John: More New Year’s resolutions recommended for the upcoming 113th Congress. Speaker John Boehner: I will relentlessly use the power of the purse to oppose Obama and the Senate in their crazy spending and expansion of government. The House has no less a mandate for conservatism than the President does for liberalism.
Susan: Democrats and Republicans work for the future of the country instead of their political parties and themselves. Congress reforms the entire tax code, Social Security and Medicare. Special interest and Super PACS reveal individual donors. The US Capitol moves to Lake Wobegon and . . . pigs fly!
John: At the risk of agreeing with you, I like the Lake Wobegon idea, because every congressmen and senator is above average – just ask them. But these are supposed to be achievable resolutions for the Beltway crowd. All of them should vow this year they’ll obey the constitution, for a change.

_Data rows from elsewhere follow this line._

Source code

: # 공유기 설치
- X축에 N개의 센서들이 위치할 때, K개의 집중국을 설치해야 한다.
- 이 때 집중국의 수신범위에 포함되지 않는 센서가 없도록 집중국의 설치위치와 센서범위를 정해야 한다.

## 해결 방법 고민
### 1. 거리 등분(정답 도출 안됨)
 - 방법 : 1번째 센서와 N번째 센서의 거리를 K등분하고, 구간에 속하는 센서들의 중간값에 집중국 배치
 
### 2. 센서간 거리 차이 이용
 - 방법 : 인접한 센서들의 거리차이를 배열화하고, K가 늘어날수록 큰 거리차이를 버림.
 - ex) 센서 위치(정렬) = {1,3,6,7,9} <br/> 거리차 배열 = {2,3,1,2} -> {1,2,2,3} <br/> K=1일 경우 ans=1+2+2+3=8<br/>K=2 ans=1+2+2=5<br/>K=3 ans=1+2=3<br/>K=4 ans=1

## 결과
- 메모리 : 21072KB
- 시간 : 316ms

5. BRAVE NEW WORLD OF LEGAL MARIJUANA.
Susan: Colorado, along with Washington State approved the possession of small amounts of marijuana. Medical MJ is legal in several other states. Enter the conflict between local policy and federal – zero tolerance laws. The war on drugs was lost decades ago and it’s time the feds decriminalize and regulate drugs.
John: The message from voters seems to be that marijuana prohibition has failed as badly as alcohol prohibition, and a new approach is needed. But restraint and responsibility are needed as legislators draw up regulations. A pot parlor on every block, as some stoners have fantasized, is not the way to go.
Susan: Wow! We are pretty much in agreement on this issue, John. Legalizing and regulating drugs is the only way to put criminals and the drug cartels out of business. Comprehensive and unified Federal policy – including imposition of local, state and federal sales tax – must prevail.
John: Voters legalizing marijuana in two states and same-sex marriage in four states signal a new American attitude about using the law to enforce virtue. As a Christian, I believe the body is God’s temple. Don’t defile it with chemicals or promiscuity. But government can’t ultimately police that. It happens in the heart.